"""

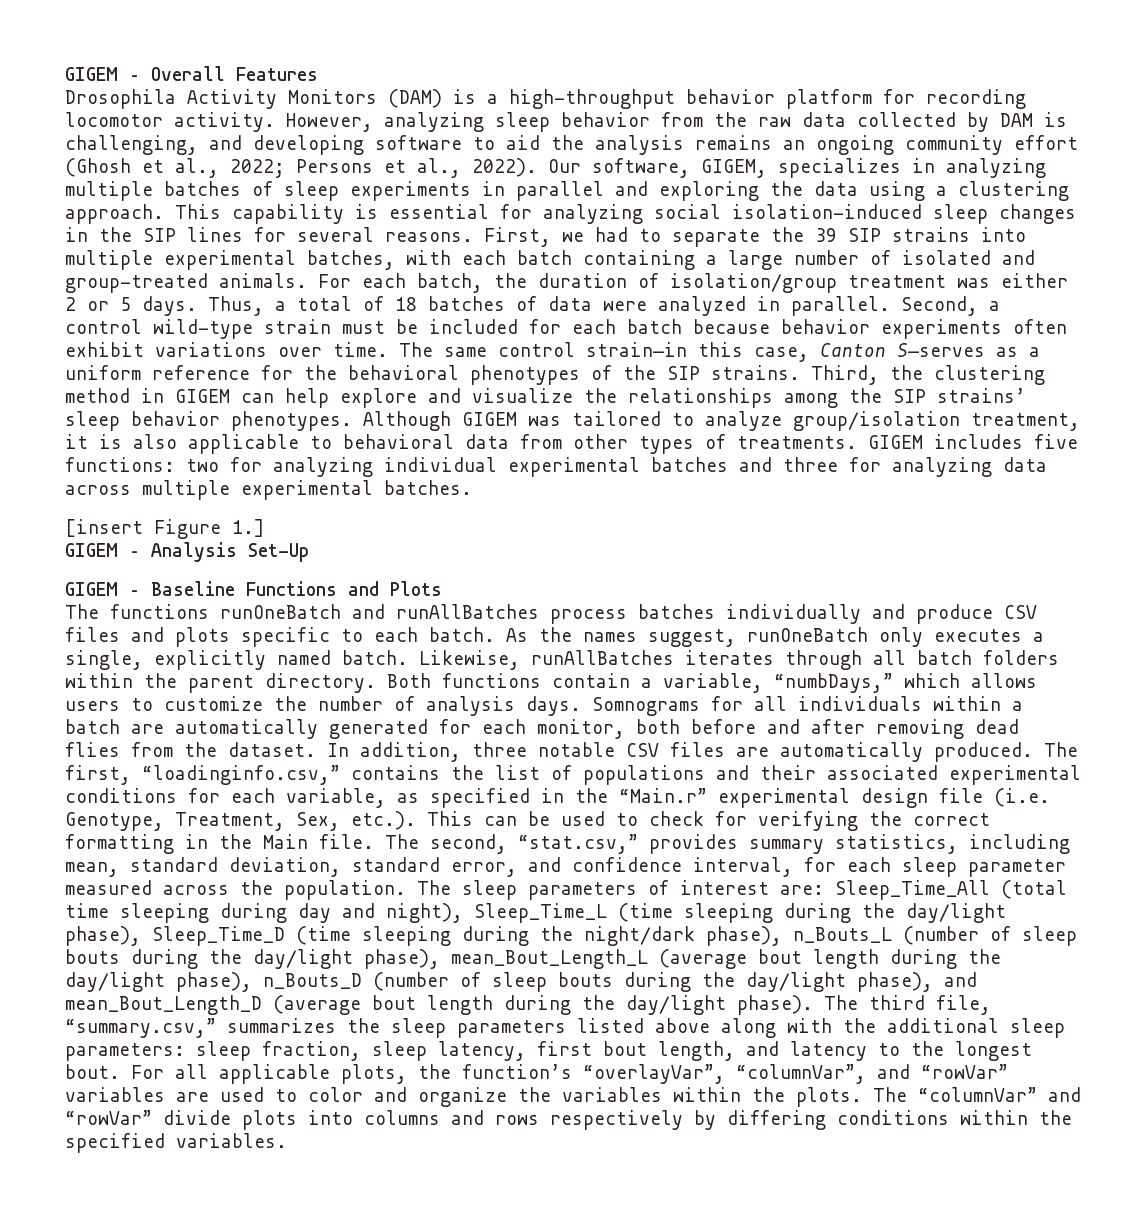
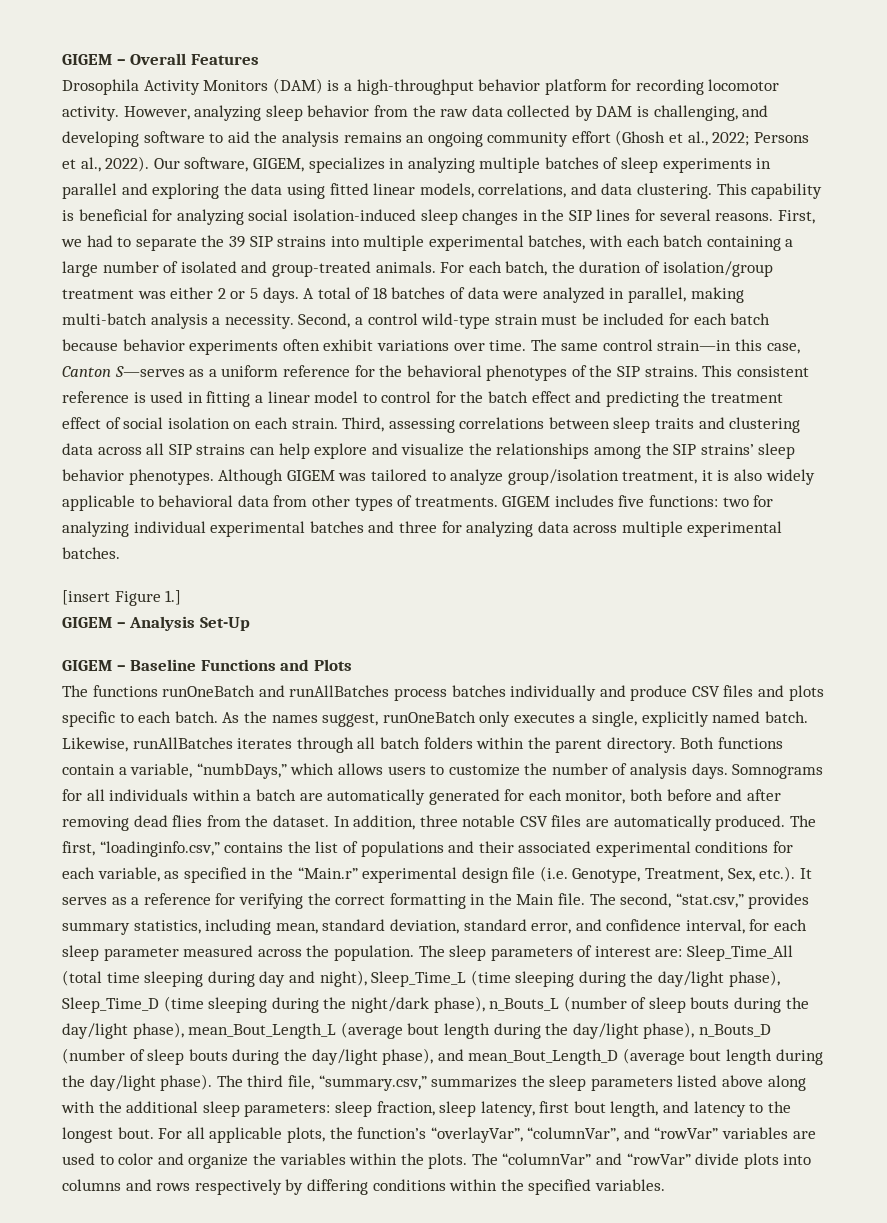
[936,181,1069,201] [65,204,164,224] a clustering approach. -> [329,183,713,199] fitted linear models, correlations, and data clustering.
[389,204,489,219] essential -> [78,209,148,221] beneficial
[208,296,286,316] Thus, a -> [303,288,315,299] A
[791,296,890,316] parallel. -> [628,287,744,303] [62,313,294,329] parallel, making multi-batch analysis a necessity.
[811,365,1045,385] [65,388,230,403] Third, the clustering method in GIGEM -> [702,365,809,377] [62,391,784,407] [62,417,801,433] [62,443,246,455] This consistent reference is used in fitting a linear model to control for the batch effect and predicting the treatment effect of social isolation on each strain. Third, assessing correlations between sleep traits and clustering data across all SIP strains
(177, 441) none -> [765,469,815,485] widely
[427,811,704,826] This can be used to check -> [799,868,812,879] [62,893,211,905] It serves as a reference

"""

## Work to be completed
Output the lines above exactly, but only those between the line holding "[389,204,489,219] essential ->" and the line holding "[791,296,890,316] parallel. ->", inclusive.

## Exercise solution
[389,204,489,219] essential -> [78,209,148,221] beneficial
[208,296,286,316] Thus, a -> [303,288,315,299] A
[791,296,890,316] parallel. -> [628,287,744,303] [62,313,294,329] parallel, making multi-batch analysis a necessity.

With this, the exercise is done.